D. Bernardo se detuvo para echar una mirada a Miguel, quien al compás que escuchaba a su tío, o no lo escuchaba (que esto nunca pudo averiguarlo D. Bernardo), daba infinitas vueltas entre los dedos a un vaso griego de barro que servía de prensa-papeles. Quitóselo de la mano suavemente, colocolo en su sitio y tornó a recoger con el paseo el hilo de su interrumpido discurso.

–El dolor que tu padre experimentó fue grande, y supo guardar como quien es todo el tiempo de su viudez el respeto que debía a la memoria de una dama tan principal como tu madre. Por espacio de dos años, no solamente gastó luto él, sino que lo hizo llevar a toda la servidumbre, al coche y a los caballos; no pisó los salones hasta bien trascurrido el año, ni recibió en los suyos más que a los amigos de entera confianza; de este modo se adquiere el respeto y la consideración de la gente. Pero como las cosas no deben ni pueden llevarse al extremo, pasados dos o tres años, tu padre entró nuevamente en la vida de la sociedad distinguida, donde por su nombre, por su grado en el ejército y por su fortuna tiene derecho a brillar entre los primeros. Entonces empezó a tocar los verdaderos inconvenientes de su estado. En una casa de la importancia de la de Fernando una señora es absolutamente indispensable; tú no puedes comprender esto porque eres muy niño, Miguel, ¡muy niño!…

D. Bernardo consideró de nuevo a su sobrino con profunda compasión.

–La presencia de una señora, de una dama, comunica a la casa cierto brillo que ni el nombre ni el dinero por sí solos pueden alcanzar. Tu pobre papá se ha visto privado hace ocho años de dar bailes, comidas, ni un té siquiera… ¿Quién había de hacer los honores?… Y vuestra casa es una de las mejores de Madrid, está decorada con mucho gusto, aunque un tanto abandonada de algún tiempo a esta parte. Es lástima y grande que no haya podido aprovecharse hasta ahora el espacioso y elegante salón que tenéis. Además, por lo que he podido observar y han observado también algunas personas de la familia y de fuera, en casa de Fernando reina cierto desconcierto inevitable; por buena que sea una ama de llaves, por buenos que sean los criados, no es posible que atiendan como corresponde a todos los pormenores… Tu misma educación, Miguel, anda bastante descuidada al decir de la gente. Me han dicho que juras en casa como un carretero…
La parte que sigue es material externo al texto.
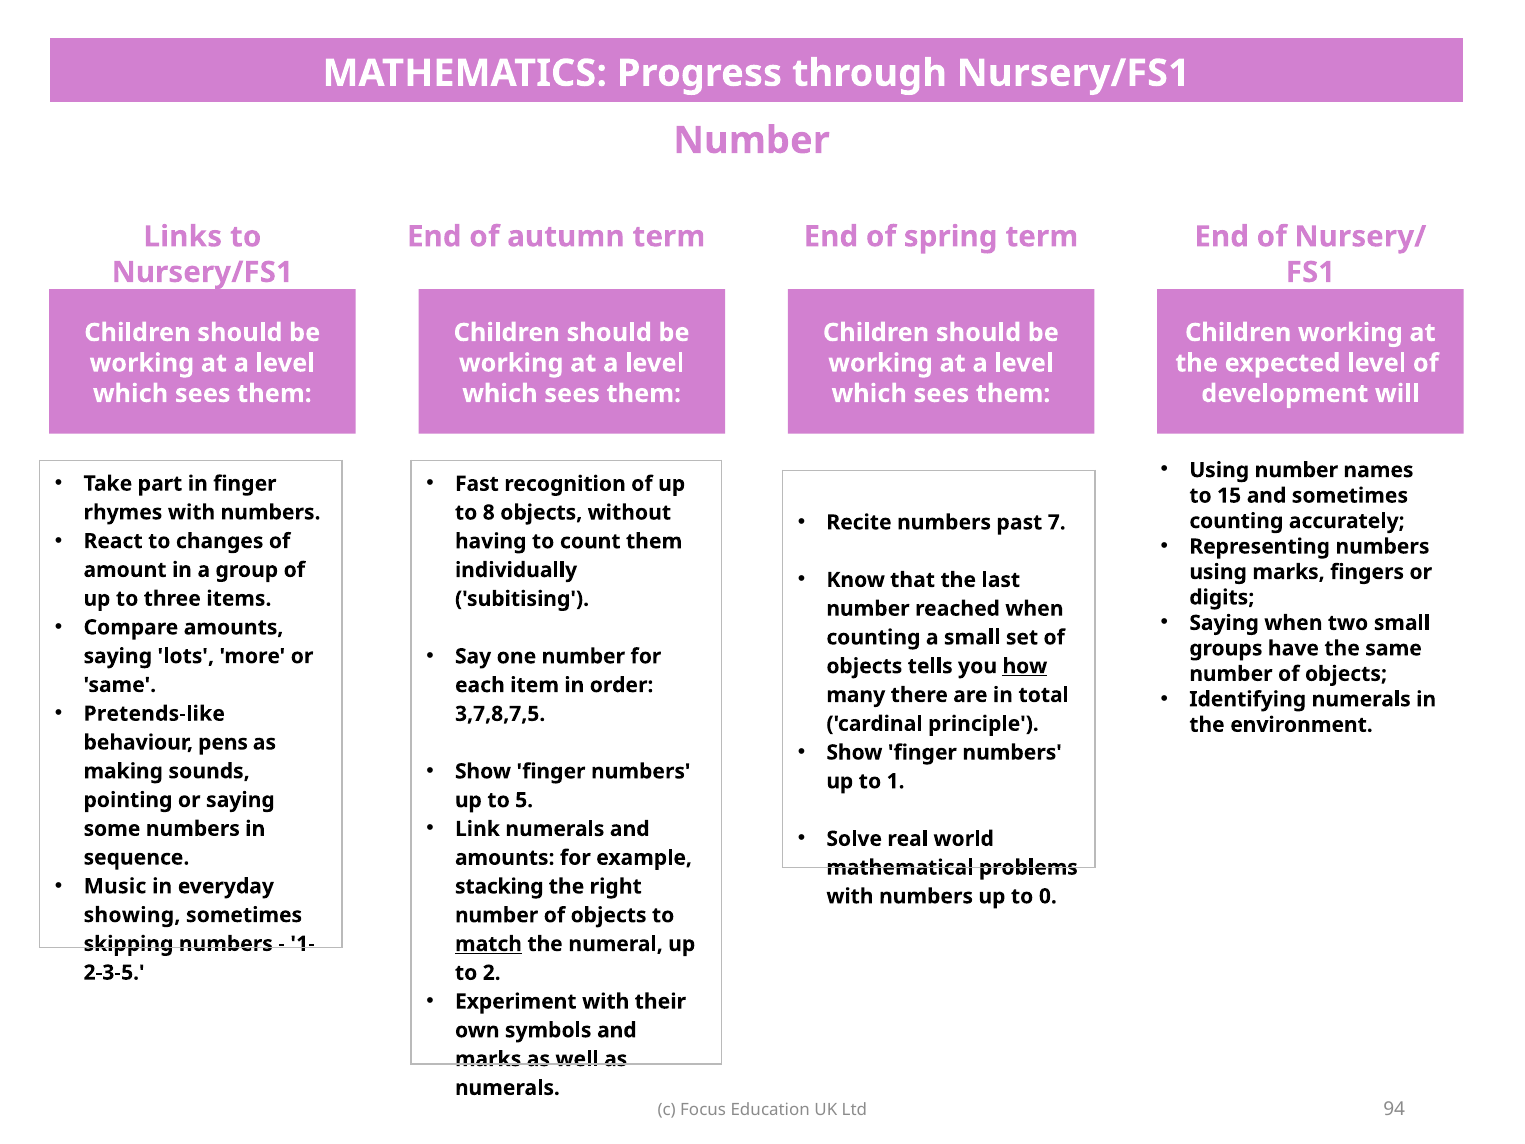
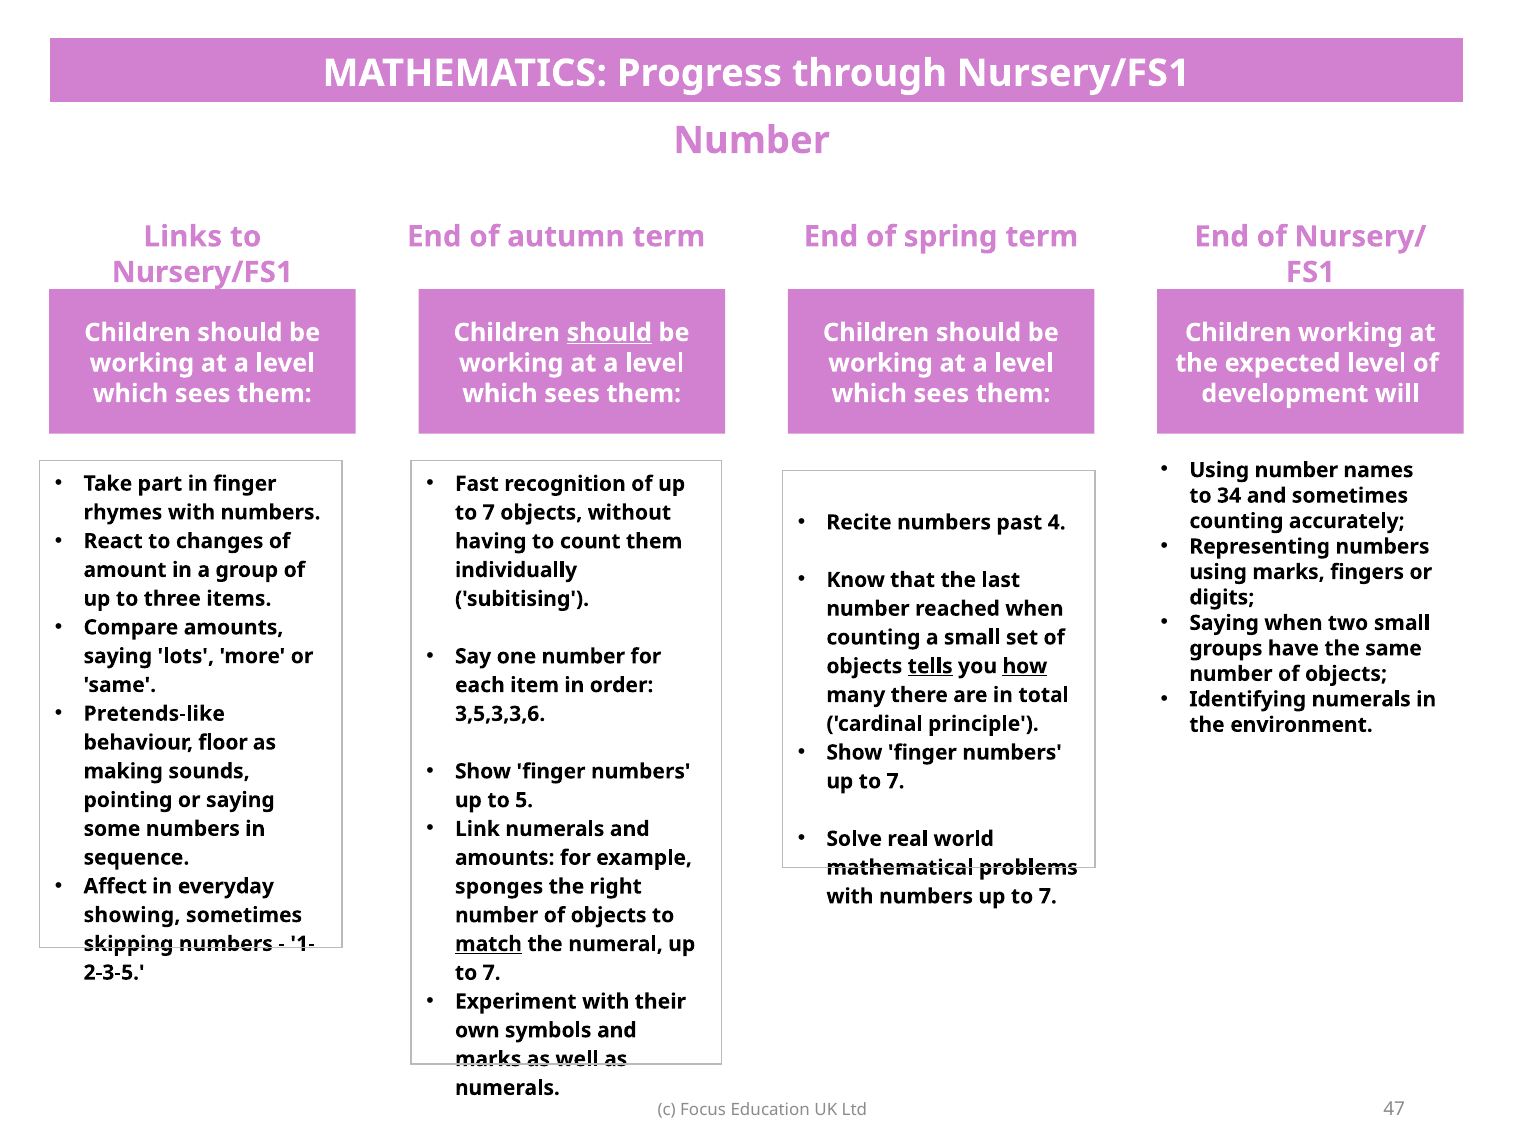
should at (609, 333) underline: none -> present
15: 15 -> 34
8 at (489, 512): 8 -> 7
7: 7 -> 4
tells underline: none -> present
3,7,8,7,5: 3,7,8,7,5 -> 3,5,3,3,6
pens: pens -> floor
1 at (896, 781): 1 -> 7
Music: Music -> Affect
stacking: stacking -> sponges
0 at (1048, 896): 0 -> 7
2 at (492, 973): 2 -> 7
94: 94 -> 47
Estas últimas palabras las dijo D. Bernardo con más alta entonación y parándose frente a su sobrino. Éste sonrió avergonzado; pero al ver que el tío fruncía las cejas, quedose otra vez serio.

–¡Claro está! un padre por más que se esfuerce no puede conseguir inculcar a sus hijos ciertas reglas de urbanidad, so pena de no perderlos de vista un solo instante. Esto sólo puede hacerlo una señora, una madre… Así que desde largo tiempo vengo aconsejando a mi hermano, y conmigo toda la familia, y no sólo la familia, sino cuantos amigos se interesan por él, que de nuevo tome estado, organice su casa sobre el pie que le corresponde y salve el decoro de la familia… Al fin, cediendo a mis reiteradas súplicas, y repito que no solamente a las mías, sino a las de todos sus parientes y amigos, tu papá ha pensado en dar a su casa una señora y a ti una mamá… Pero entiéndelo bien, Miguel, sólo por las razones antes apuntadas, no por otra alguna, tu padre ha consentido en tomar estado… ¿Te haces bien el cargo?....

Miguel le miraba y le remiraba con los ojos muy abiertos, sin moverse; sentía deseos atroces de irse a jugar con su primo Enrique.

–Ahora bien; lo mismo tu padre que yo, que toda la familia, esperamos que con la presencia de tu nueva mamá se opere en tu conducta un cambio favorable; que dejes esos modales, propios de gentuza, no de caballeros; que no pases el día metido en la cocina, escuchando las sandeces de los criados; que no te arrastres por los suelos como un perro, estropeando los vestidos; que seas, en fin, menos cerril y desvergonzado.